Print the data below verbatim, minus images.

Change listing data
******************************

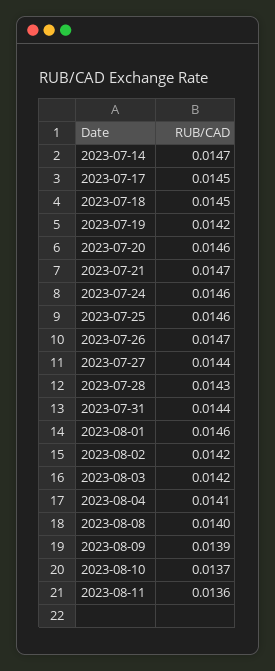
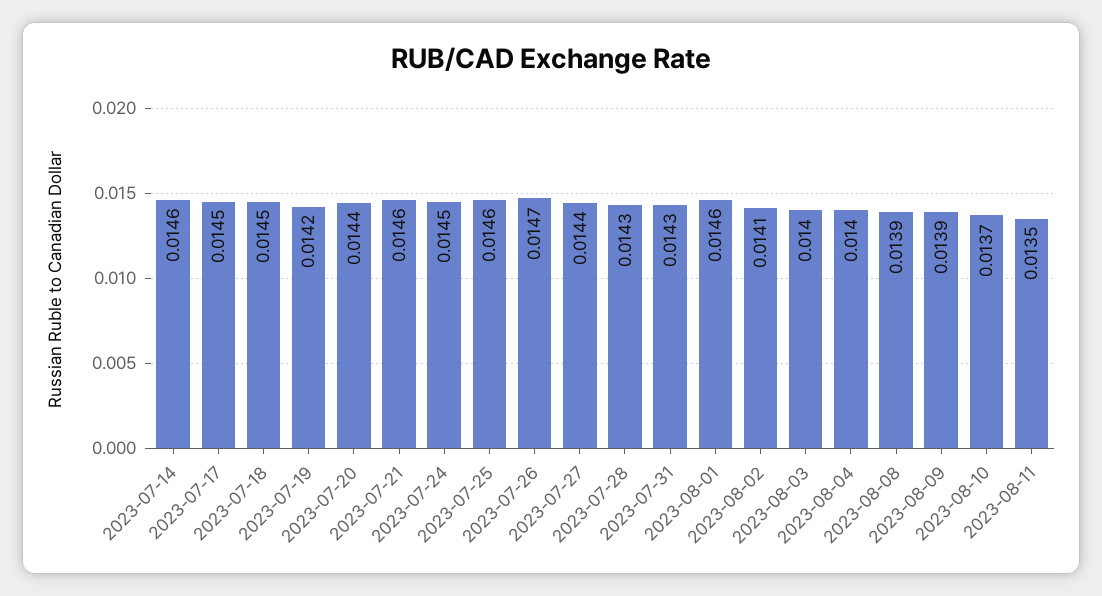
  {
-   "2023-07-14": 0.0147,
+   "2023-07-14": 0.0146,
    "2023-07-17": 0.0145,
    "2023-07-18": 0.0145,
    "2023-07-19": 0.0142,
-   "2023-07-20": 0.0146,
+   "2023-07-20": 0.0144,
-   "2023-07-21": 0.0147,
+   "2023-07-21": 0.0146,
-   "2023-07-24": 0.0146,
+   "2023-07-24": 0.0145,
    "2023-07-25": 0.0146,
    "2023-07-26": 0.0147,
    "2023-07-27": 0.0144,
    "2023-07-28": 0.0143,
-   "2023-07-31": 0.0144,
+   "2023-07-31": 0.0143,
    "2023-08-01": 0.0146,
-   "2023-08-02": 0.0142,
+   "2023-08-02": 0.0141,
-   "2023-08-03": 0.0142,
+   "2023-08-03": 0.014,
-   "2023-08-04": 0.0141,
+   "2023-08-04": 0.014,
-   "2023-08-08": 0.014,
+   "2023-08-08": 0.0139,
    "2023-08-09": 0.0139,
    "2023-08-10": 0.0137,
-   "2023-08-11": 0.0136
+   "2023-08-11": 0.0135
  }

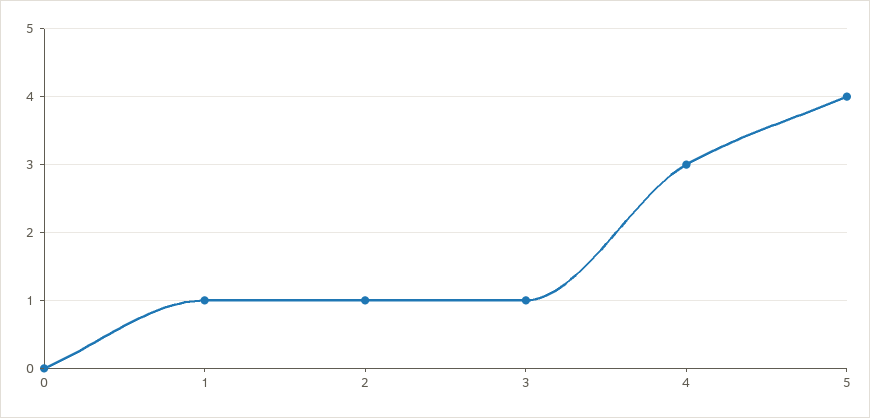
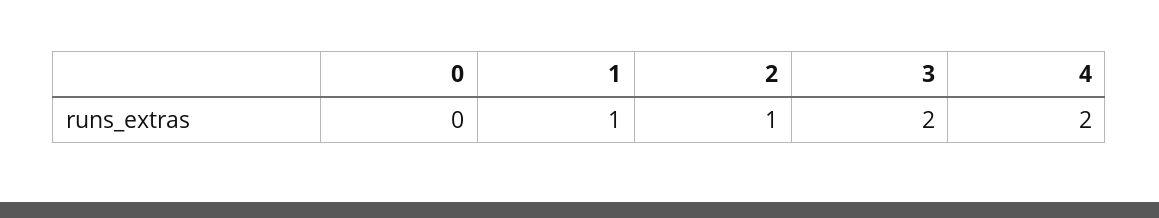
  {
    "0": 0,
    "1": 1,
    "2": 1,
-   "3": 1,
+   "3": 2,
-   "4": 3,
+   "4": 2
-   "5": 4
  }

******************************

◆ **Task answer**:
  {
-   "2023-07-14": 0.0147,
+   "2023-07-14": 0.0146,
    "2023-07-17": 0.0145,
    "2023-07-18": 0.0145,
    "2023-07-19": 0.0142,
-   "2023-07-20": 0.0146,
+   "2023-07-20": 0.0144,
-   "2023-07-21": 0.0147,
+   "2023-07-21": 0.0146,
-   "2023-07-24": 0.0146,
+   "2023-07-24": 0.0145,
    "2023-07-25": 0.0146,
    "2023-07-26": 0.0147,
    "2023-07-27": 0.0144,
    "2023-07-28": 0.0143,
-   "2023-07-31": 0.0144,
+   "2023-07-31": 0.0143,
    "2023-08-01": 0.0146,
-   "2023-08-02": 0.0142,
+   "2023-08-02": 0.0141,
-   "2023-08-03": 0.0142,
+   "2023-08-03": 0.014,
-   "2023-08-04": 0.0141,
+   "2023-08-04": 0.014,
-   "2023-08-08": 0.014,
+   "2023-08-08": 0.0139,
    "2023-08-09": 0.0139,
    "2023-08-10": 0.0137,
-   "2023-08-11": 0.0136
+   "2023-08-11": 0.0135
  }

  {
    "0": 0,
    "1": 1,
    "2": 1,
-   "3": 1,
+   "3": 2,
-   "4": 3,
+   "4": 2
-   "5": 4
  }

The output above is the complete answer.